- **DATASET ROWS**
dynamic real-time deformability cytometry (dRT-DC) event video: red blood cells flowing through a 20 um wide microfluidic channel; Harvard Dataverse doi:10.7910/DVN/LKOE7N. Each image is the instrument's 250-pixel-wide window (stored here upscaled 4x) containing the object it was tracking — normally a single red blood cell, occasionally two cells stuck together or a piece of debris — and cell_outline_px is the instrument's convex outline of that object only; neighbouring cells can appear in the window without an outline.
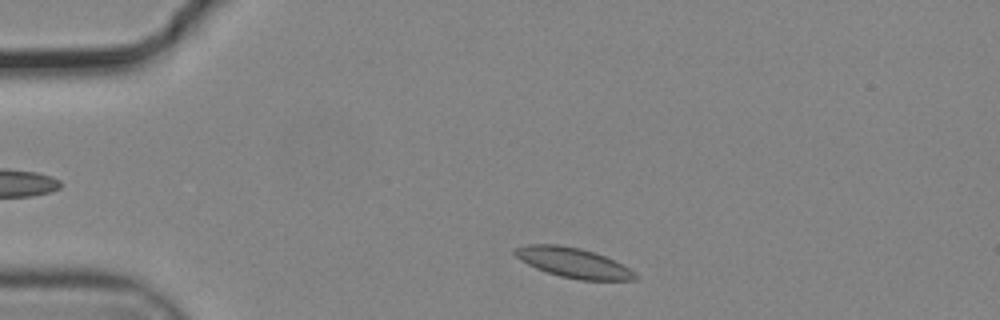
{"species": "common noctule bat (a hibernating species)", "species_latin": "Nyctalus noctula", "temperature_condition": "cold", "stored_images_in_passage": 41, "camera_frame_rate_fps": 3000, "um_per_image_px": 0.085, "animal": {"sex": "male", "body_mass_g": 19.2, "forearm_length_mm": 51.8}, "frame": {"image": 1, "passage_image": 3, "time_ms": 0.667, "image_size_px": [1000, 320], "cell_outline_px": [[640, 276], [636, 280], [580, 280], [560, 276], [536, 268], [520, 260], [512, 252], [512, 248], [528, 244], [560, 244], [580, 248], [604, 256], [628, 268]], "centroid_in_image_um": [48.69, 22.32], "position_along_channel_um": 36.3, "area_um2": 20.87}}
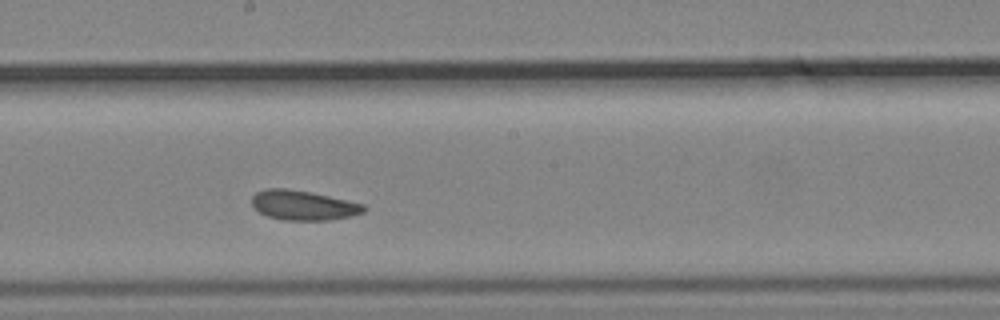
{"frame": {"image": 2, "passage_image": 22, "time_ms": 7.0, "image_size_px": [1000, 320], "cell_outline_px": [[368, 208], [364, 212], [352, 216], [328, 220], [284, 220], [268, 216], [260, 212], [252, 204], [252, 196], [256, 192], [264, 188], [288, 188], [312, 192], [364, 204]], "centroid_in_image_um": [25.8, 17.44], "position_along_channel_um": 222.4, "area_um2": 19.48}}
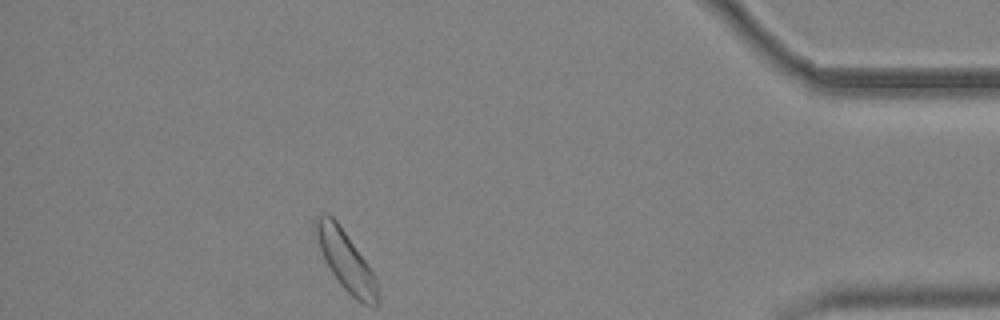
{"frame": {"image": 3, "passage_image": 41, "time_ms": 13.333, "image_size_px": [1000, 320], "cell_outline_px": [[376, 304], [364, 304], [356, 300], [340, 284], [332, 272], [320, 248], [316, 232], [316, 220], [324, 212], [328, 212], [336, 220], [368, 264], [376, 276]], "centroid_in_image_um": [29.4, 22.13], "position_along_channel_um": 405.8, "area_um2": 20.46}, "authors_computed_cell_mechanics": {"area_um2": 19.941, "velocity_mm_per_s": 3.6422, "shape_relaxation_time_tau1_ms": null, "shape_relaxation_time_tau2_ms": 2.9866, "deformation_change_tau1": null, "deformation_change_tau2": 0.0895}}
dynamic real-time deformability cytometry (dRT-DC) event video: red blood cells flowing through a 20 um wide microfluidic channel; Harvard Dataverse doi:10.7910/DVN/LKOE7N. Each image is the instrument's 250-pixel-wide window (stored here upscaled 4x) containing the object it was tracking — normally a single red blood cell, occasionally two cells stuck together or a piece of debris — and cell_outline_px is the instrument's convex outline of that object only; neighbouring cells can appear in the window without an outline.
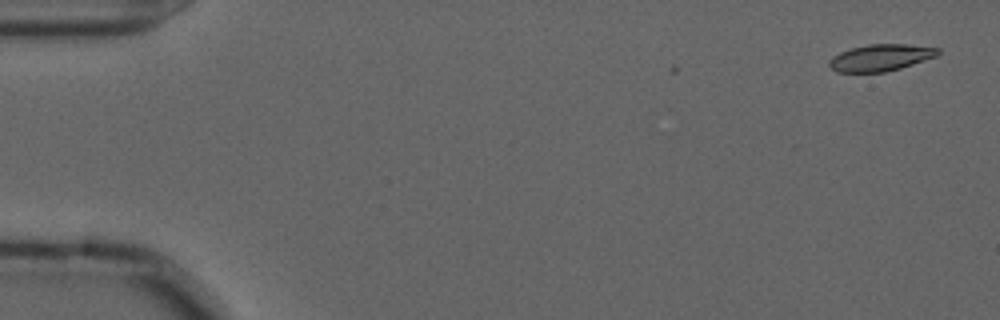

- **INSTRUCTION**
Without including any pictures, print all of the material exactly as given.

- **COMPLETE ANSWER**
dynamic real-time deformability cytometry (dRT-DC) event video: red blood cells flowing through a 20 um wide microfluidic channel; Harvard Dataverse doi:10.7910/DVN/LKOE7N. Each image is the instrument's 250-pixel-wide window (stored here upscaled 4x) containing the object it was tracking — normally a single red blood cell, occasionally two cells stuck together or a piece of debris — and cell_outline_px is the instrument's convex outline of that object only; neighbouring cells can appear in the window without an outline.
{"species": "common noctule bat (a hibernating species)", "species_latin": "Nyctalus noctula", "temperature_condition": "cold", "stored_images_in_passage": 41, "camera_frame_rate_fps": 3000, "um_per_image_px": 0.085, "animal": {"sex": "male", "body_mass_g": 19.2, "forearm_length_mm": 51.8}, "frame": {"image": 1, "passage_image": 3, "time_ms": 0.667, "image_size_px": [1000, 320], "cell_outline_px": [[640, 276], [636, 280], [580, 280], [560, 276], [536, 268], [520, 260], [512, 252], [512, 248], [528, 244], [560, 244], [580, 248], [604, 256], [628, 268]], "centroid_in_image_um": [48.69, 22.32], "position_along_channel_um": 36.3, "area_um2": 20.87}}
{"frame": {"image": 2, "passage_image": 22, "time_ms": 7.0, "image_size_px": [1000, 320], "cell_outline_px": [[368, 208], [364, 212], [352, 216], [328, 220], [284, 220], [268, 216], [260, 212], [252, 204], [252, 196], [256, 192], [264, 188], [288, 188], [312, 192], [364, 204]], "centroid_in_image_um": [25.8, 17.44], "position_along_channel_um": 222.4, "area_um2": 19.48}}
{"frame": {"image": 3, "passage_image": 41, "time_ms": 13.333, "image_size_px": [1000, 320], "cell_outline_px": [[376, 304], [364, 304], [356, 300], [340, 284], [332, 272], [320, 248], [316, 232], [316, 220], [324, 212], [328, 212], [336, 220], [368, 264], [376, 276]], "centroid_in_image_um": [29.4, 22.13], "position_along_channel_um": 405.8, "area_um2": 20.46}, "authors_computed_cell_mechanics": {"area_um2": 19.941, "velocity_mm_per_s": 3.6422, "shape_relaxation_time_tau1_ms": null, "shape_relaxation_time_tau2_ms": 2.9866, "deformation_change_tau1": null, "deformation_change_tau2": 0.0895}}
dynamic real-time deformability cytometry (dRT-DC) event video: red blood cells flowing through a 20 um wide microfluidic channel; Harvard Dataverse doi:10.7910/DVN/LKOE7N. Each image is the instrument's 250-pixel-wide window (stored here upscaled 4x) containing the object it was tracking — normally a single red blood cell, occasionally two cells stuck together or a piece of debris — and cell_outline_px is the instrument's convex outline of that object only; neighbouring cells can appear in the window without an outline.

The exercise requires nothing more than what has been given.